I was SJW. Not full SJW by todays standards, but full SJW for the time. I was all about representation and all of that nonsense.
I don't know what un-SJW'd me. If I did I'd spread it around as much as possible. I think it was small lies building up until the whole thing came crashing down.
While I liked the "games as art" idea, I was never on board with the execution from the start. I thought Silent Hill 2 was overrated, I thought Bioshock was okay, I thought Braid and Gone Home were pretentious tripe. One funny thing was that I knew Spec Ops: The Line was going to be an art game before release. Back then, people judged it as a generic shooter and I was called an idiot for saying there was going to be more to the game than that. It was only after it was a flop did the art game crowd rally around it. Ditto with TellTale's The Walking Dead. It was ignored as a mainstream zombie game until a few episodes in.
Then, as now, I think games should be judged on their own merits as games, not as poetry, films, or books.

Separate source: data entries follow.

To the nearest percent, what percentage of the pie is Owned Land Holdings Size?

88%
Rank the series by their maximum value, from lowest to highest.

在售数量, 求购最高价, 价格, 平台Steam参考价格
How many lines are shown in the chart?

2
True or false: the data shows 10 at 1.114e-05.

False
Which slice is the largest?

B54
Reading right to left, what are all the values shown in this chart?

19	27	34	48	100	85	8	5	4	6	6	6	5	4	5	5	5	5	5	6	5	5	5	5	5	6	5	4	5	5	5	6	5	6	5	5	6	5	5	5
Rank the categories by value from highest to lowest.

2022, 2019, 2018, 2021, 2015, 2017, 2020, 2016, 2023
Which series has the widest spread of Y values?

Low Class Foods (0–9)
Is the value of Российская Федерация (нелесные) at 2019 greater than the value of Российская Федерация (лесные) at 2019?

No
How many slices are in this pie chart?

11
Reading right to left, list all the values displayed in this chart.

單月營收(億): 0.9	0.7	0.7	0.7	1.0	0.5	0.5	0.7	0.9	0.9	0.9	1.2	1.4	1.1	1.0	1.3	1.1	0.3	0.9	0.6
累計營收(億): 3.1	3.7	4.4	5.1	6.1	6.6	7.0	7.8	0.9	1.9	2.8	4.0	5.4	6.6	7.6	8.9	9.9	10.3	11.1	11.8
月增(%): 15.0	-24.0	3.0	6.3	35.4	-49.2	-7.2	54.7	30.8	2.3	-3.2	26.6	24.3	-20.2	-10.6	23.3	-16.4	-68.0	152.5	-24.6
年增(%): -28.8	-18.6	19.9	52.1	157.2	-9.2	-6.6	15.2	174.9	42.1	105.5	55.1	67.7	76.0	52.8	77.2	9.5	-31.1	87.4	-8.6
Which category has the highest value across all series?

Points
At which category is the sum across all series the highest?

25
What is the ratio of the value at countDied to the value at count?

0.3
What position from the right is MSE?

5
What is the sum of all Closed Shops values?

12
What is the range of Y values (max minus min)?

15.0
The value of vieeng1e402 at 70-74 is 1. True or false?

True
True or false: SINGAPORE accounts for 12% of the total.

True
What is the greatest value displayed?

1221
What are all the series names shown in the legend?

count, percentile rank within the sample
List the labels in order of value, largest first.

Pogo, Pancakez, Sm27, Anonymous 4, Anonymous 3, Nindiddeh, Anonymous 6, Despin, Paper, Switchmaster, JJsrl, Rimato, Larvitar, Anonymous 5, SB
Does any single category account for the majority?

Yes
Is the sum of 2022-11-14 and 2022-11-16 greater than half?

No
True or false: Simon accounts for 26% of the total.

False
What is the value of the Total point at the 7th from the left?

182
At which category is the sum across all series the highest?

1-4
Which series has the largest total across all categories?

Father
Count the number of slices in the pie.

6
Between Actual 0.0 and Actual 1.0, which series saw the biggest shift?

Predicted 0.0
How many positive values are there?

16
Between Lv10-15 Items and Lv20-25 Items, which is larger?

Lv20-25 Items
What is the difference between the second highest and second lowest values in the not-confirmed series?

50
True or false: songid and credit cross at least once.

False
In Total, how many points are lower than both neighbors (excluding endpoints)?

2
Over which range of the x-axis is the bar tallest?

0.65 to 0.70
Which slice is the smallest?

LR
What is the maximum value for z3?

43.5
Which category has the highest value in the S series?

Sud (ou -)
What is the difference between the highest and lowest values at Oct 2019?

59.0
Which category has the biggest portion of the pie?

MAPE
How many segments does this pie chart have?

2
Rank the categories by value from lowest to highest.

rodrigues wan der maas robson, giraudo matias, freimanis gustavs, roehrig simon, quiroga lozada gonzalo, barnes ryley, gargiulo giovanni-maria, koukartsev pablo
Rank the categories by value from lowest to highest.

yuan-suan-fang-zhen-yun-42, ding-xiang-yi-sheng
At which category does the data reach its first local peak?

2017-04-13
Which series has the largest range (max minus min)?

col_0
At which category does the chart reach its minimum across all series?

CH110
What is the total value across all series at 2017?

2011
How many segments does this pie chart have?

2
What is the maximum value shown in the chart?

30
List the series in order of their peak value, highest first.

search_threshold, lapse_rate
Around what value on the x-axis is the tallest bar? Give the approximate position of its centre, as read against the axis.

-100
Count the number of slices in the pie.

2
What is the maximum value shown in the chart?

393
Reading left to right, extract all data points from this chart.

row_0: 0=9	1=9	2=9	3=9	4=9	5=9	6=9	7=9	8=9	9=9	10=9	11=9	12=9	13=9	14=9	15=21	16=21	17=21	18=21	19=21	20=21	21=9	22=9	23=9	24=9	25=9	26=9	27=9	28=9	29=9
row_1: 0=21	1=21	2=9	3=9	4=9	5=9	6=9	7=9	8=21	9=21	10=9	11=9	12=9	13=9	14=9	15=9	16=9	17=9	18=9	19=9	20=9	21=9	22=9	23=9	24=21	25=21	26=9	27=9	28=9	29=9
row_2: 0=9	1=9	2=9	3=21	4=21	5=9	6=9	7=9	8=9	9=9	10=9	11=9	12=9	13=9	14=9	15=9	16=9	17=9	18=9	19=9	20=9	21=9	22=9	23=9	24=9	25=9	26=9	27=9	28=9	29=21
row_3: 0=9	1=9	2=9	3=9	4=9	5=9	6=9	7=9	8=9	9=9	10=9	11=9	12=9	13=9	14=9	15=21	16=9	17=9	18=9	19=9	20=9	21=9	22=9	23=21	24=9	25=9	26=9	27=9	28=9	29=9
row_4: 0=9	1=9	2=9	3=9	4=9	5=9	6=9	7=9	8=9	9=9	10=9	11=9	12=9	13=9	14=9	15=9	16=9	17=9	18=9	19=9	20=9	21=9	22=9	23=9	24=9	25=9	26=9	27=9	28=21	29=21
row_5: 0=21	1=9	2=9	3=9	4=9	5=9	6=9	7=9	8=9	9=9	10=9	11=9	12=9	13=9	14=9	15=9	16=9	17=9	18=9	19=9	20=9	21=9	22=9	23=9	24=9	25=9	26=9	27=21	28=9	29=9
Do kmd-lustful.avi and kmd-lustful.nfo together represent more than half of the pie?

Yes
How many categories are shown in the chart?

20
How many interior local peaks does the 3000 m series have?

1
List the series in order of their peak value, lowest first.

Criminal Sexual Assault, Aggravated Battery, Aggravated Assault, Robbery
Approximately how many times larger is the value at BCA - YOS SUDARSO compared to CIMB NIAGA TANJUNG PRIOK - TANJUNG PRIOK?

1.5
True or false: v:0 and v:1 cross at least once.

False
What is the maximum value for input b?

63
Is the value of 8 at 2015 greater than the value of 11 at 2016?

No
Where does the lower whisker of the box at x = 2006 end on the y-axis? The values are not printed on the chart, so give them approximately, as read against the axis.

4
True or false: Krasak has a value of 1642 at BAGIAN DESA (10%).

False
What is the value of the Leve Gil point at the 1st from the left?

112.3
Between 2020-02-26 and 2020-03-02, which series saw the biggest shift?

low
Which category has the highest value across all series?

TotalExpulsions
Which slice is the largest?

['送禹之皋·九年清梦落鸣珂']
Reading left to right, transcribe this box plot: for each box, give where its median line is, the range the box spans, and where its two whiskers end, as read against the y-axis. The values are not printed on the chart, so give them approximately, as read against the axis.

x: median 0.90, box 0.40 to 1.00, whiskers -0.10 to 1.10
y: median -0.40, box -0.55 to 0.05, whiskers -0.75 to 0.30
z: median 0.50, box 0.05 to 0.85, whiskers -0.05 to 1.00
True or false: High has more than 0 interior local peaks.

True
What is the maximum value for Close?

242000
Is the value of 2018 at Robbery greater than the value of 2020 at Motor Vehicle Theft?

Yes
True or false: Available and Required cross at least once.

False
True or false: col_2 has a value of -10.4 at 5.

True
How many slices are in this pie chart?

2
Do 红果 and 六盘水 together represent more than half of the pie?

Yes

One thing that always bothered me was bullying people who didn't like a game. Calling them idiots who were too stupid to enjoy a game where something didn't explode every five seconds, dismissing great games as "skinner boxes". The hypocrisy of saying that criticism is healthy and should be encouraged, while criticism of their games is off limits. This is still happening today with games like Goodbye Volcano High and The Last of Us 2.